Consigne: D'après l'extrait sur l'écriture inclusive, dans quel but Éliane Viennot « bagarre »-t-elle ? Répondez en une ou deux phrases.

Éliane Viennot, historienne de la littérature et autrice du livre Non, le masculin ne l’emporte pas sur le féminin !, réfute pour Causette quelques arguments contre l’usage du langage inclusif.
Cette semaine aura vu le Sénat voter pour interdire l’écriture inclusive et Emmanuel Macron balancer qu’en français, “le masculin fait le neutre”. Pour remettre l’église au milieu du village, Causette vous propose un petit tour d’horizon des arguments préférés des anti “point médian”, contestés par Éliane Viennot, historienne et professeure de littérature de la Renaissance, notamment autrice du livre Non, le masculin ne l’emporte pas sur le féminin !, qui “bagarre pour restaurer un langage qui permette de parler des femmes et des hommes à égalité”.

(Éléments de données)
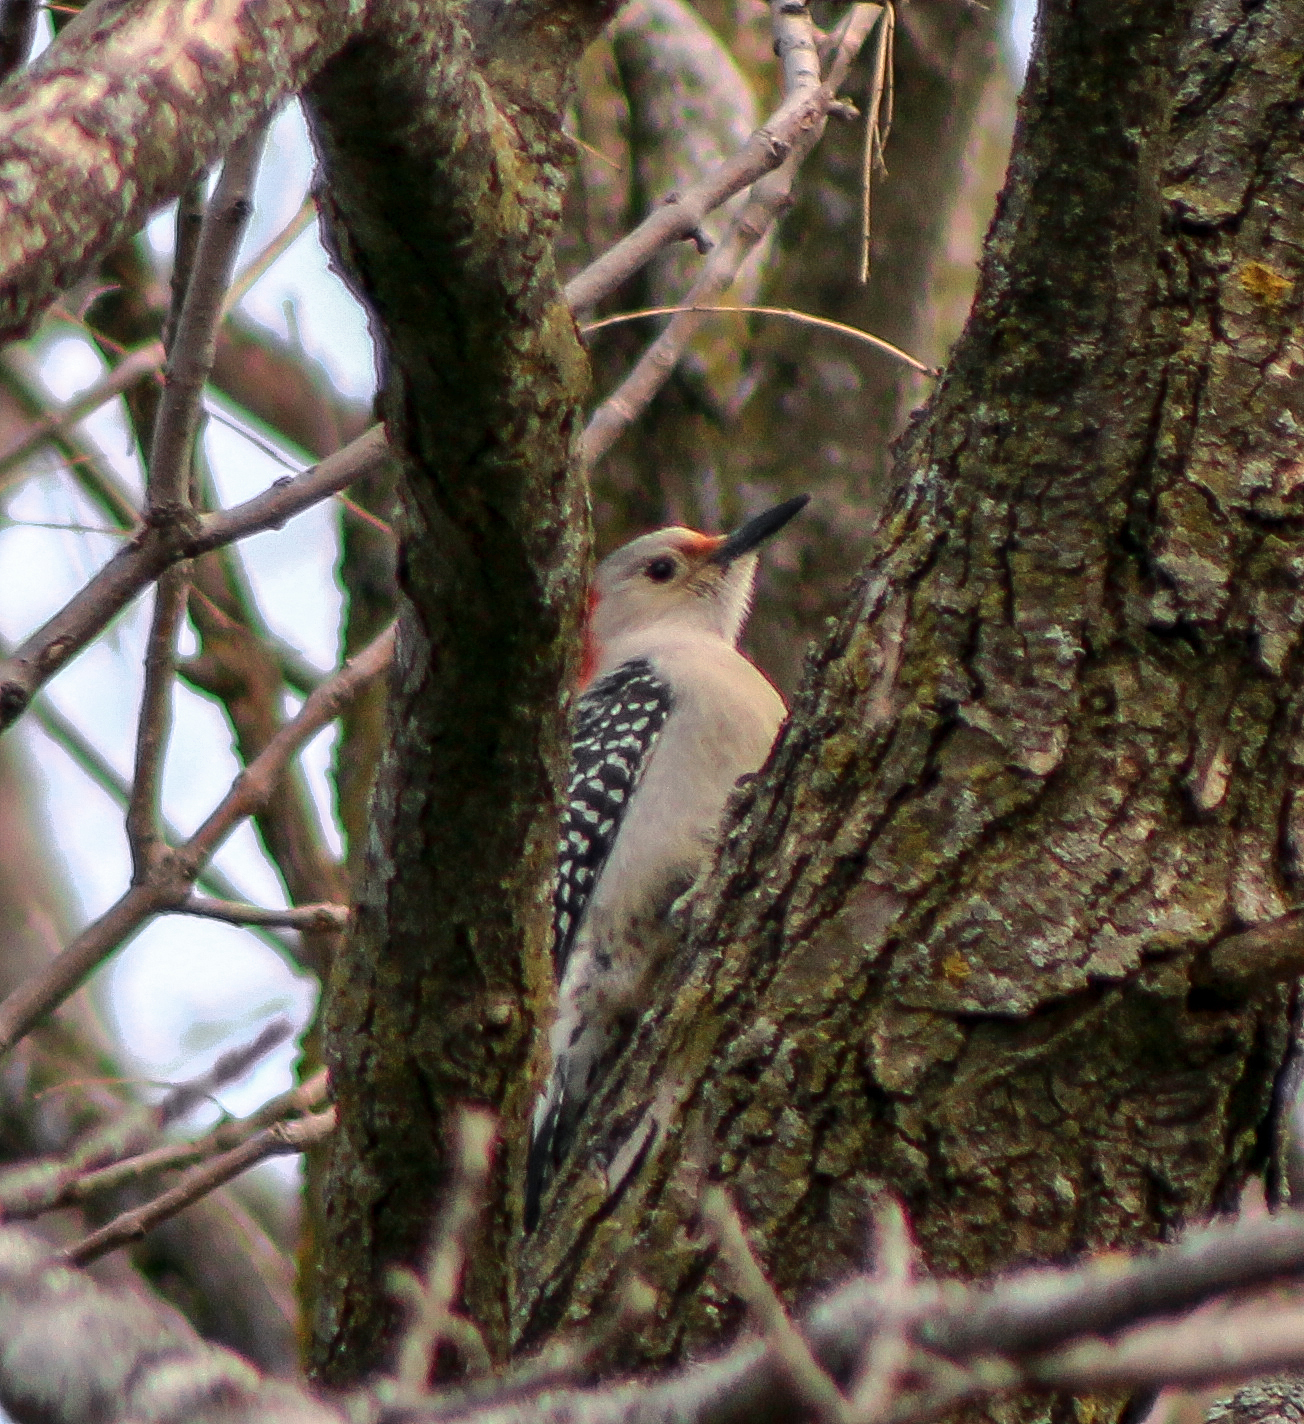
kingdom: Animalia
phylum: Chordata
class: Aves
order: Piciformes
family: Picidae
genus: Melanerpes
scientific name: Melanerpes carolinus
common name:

Corrigé: Éliane Viennot se bat pour restaurer un langage qui permette de parler des femmes et des hommes à égalité.